Liesel raised her hand, coming to Caspian’s defense. “No, he’s right, Sofie. Hearts United’s reputation is beyond reproach. If you’re telling us otherwise, you need to give us more than riddles.”

Sofie glared at them. “I shouldn’t have come. Asking for your help was a mistake.”

Then, from the corner of her eye, Liesel noticed two men cutting across the promenade.

They were heading straight for the restaurant.

There was something about them that stood out.

They didn’t fit with the crowd of vacationers and sunburned families who were searching for a restaurant to enjoy dinner.

The men’s clothes were utilitarian and looked nothing like what most tourists wore.

Their eyes were scanning as they walked, not lingering on anything for too long.

One of them met her eyes briefly but then quickly looked away.

Sofie must have noticed them, too, because she said, “They found me.”

“Who found you?” Caspian asked.

“These two were part of the team who grabbed my contact this morning,” Sofie said, rising from her chair. “Follow me.
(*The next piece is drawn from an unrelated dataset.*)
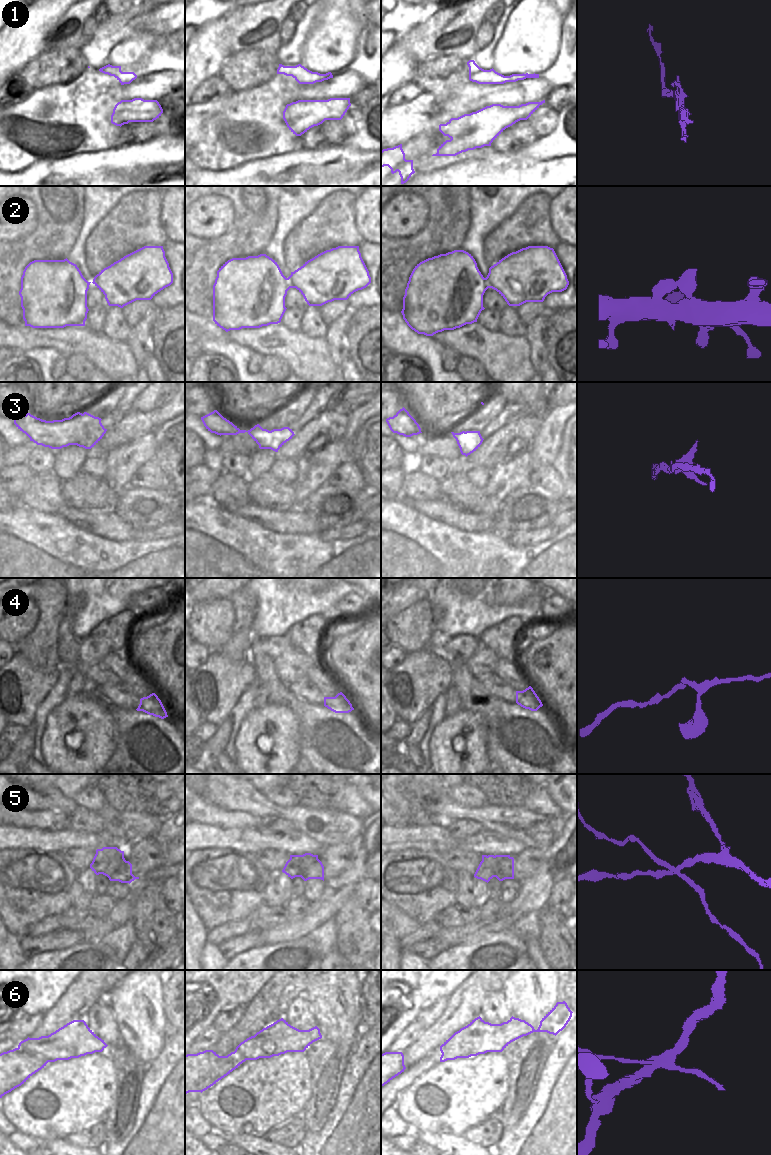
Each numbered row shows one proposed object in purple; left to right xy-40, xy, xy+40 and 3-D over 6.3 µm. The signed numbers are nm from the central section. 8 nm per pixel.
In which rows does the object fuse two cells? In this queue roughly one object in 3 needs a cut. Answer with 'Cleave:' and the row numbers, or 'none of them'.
Cleave: 1, 3, 5, 6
There’s a rear exit behind the kitchen. Come now, or you’ll die.”

Liesel froze, her mind spinning.

Part of the team who grabbed my contact this morning . . .

Then something clicked in her brain.

“Paul Hobb. Your contact was Paul Hobb?”

Sofie, who had already taken two steps toward the restaurant, turned to her, eyes wide. “How . . . how did you know?”

Before Liesel could answer, Sofie jerked backward, violently shoved by an unseen force.

And then something hit Liesel, hard, and she was thrown sideways, her world spinning as her shoulder slammed into the tiles of the terrace.